Aggregations are usually using the EagerAggregation operation. This would mean scanning all nodes in the index to find the name that is first in alphabetic order. Instead, the query is planned with Projection, followed by Limit, followed by Optional. This will simply pick the first value from the index.

Compiler CYPHER 4.2

Planner COST

Runtime INTERPRETED

Runtime version 4.2

+-------------------+-----------------------------+----------------+------+---------+----------------+------------------------+
| Operator          | Details                     | Estimated Rows | Rows | DB Hits | Memory (Bytes) | Page Cache Hits/Misses |
+-------------------+-----------------------------+----------------+------+---------+----------------+------------------------+
| +ProduceResults   | name                        |              1 |    1 |       0 |                |                    0/0 |
| |                 +-----------------------------+----------------+------+---------+----------------+------------------------+
| +EagerAggregation | min(p.name) AS name         |              1 |    1 |     172 |              0 |                    0/0 |
| |                 +-----------------------------+----------------+------+---------+----------------+------------------------+
| +Filter           | p:Person                    |            172 |  172 |     172 |                |                    0/0 |
| |                 +-----------------------------+----------------+------+---------+----------------+------------------------+
| +Expand(All)      | (m)<-[anon_17:ACTED_IN]-(p) |            172 |  172 |     210 |                |                    0/0 |
| |                 +-----------------------------+----------------+------+---------+----------------+------------------------+
| +NodeByLabelScan  | m:Movie                     |             38 |   38 |      39 |                |                    0/0 |
+-------------------+-----------------------------+----------------+------+---------+----------------+------------------------+

Total database accesses: 593, total allocated memory: 0

For large datasets, this can improve performance dramatically.

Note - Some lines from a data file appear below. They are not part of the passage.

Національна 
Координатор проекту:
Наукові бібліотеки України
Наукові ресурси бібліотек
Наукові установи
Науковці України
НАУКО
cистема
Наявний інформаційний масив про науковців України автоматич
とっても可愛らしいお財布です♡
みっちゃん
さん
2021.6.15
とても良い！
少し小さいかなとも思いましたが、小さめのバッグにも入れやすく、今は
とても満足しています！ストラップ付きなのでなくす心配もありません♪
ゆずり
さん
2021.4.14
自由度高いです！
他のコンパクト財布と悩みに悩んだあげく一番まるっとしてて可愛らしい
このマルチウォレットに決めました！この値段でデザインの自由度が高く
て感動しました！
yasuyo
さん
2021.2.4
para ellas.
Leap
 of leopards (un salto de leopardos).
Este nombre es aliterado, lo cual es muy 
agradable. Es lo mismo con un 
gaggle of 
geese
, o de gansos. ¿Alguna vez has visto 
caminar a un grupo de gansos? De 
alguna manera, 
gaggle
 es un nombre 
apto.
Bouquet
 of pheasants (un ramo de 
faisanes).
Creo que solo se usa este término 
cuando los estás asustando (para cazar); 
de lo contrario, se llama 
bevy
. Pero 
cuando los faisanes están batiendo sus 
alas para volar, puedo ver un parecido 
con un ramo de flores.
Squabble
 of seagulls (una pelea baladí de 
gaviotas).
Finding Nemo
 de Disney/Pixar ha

Index-backed order by can also be used for corresponding queries with the max function, but with slightly lower performance.

Restrictions

The optimization can only work on native indexes. It does not work for predicates only querying for the spatial type Point. Predicates that can be used to enable this optimization are:

  • Existence (e.g.WHERE exists(n.name))

  • Equality (e.g. WHERE n.name = 'Tom Hanks')

  • Range (e.g. WHERE n.uid > 1000 AND n.uid < 2000)

  • Prefix (e.g. WHERE n.name STARTS WITH 'Tom')

  • Suffix (e.g. WHERE n.name ENDS WITH 'Hanks')

  • Substring (e.g. WHERE n.name CONTAINS 'a')

Predicates that will not work:

  • Several predicates combined using OR

  • Equality or range predicates querying for points (e.g. WHERE n.place > point({ x: 1, y: 2 }))

  • Spatial distance predicates (e.g. WHERE distance(n.place, point({ x: 1, y: 2 })) < 2)

If there is an existence constraint on the property, no predicate is required to trigger the optimization. For example, CREATE CONSTRAINT constraint_name ON (p:Person) ASSERT exists(p.name)

As of Neo4j 4.2.19, predicates with parameters, such as WHERE n.prop > $param, can trigger index-backed order by. The only exception are queries with parameters of type Point.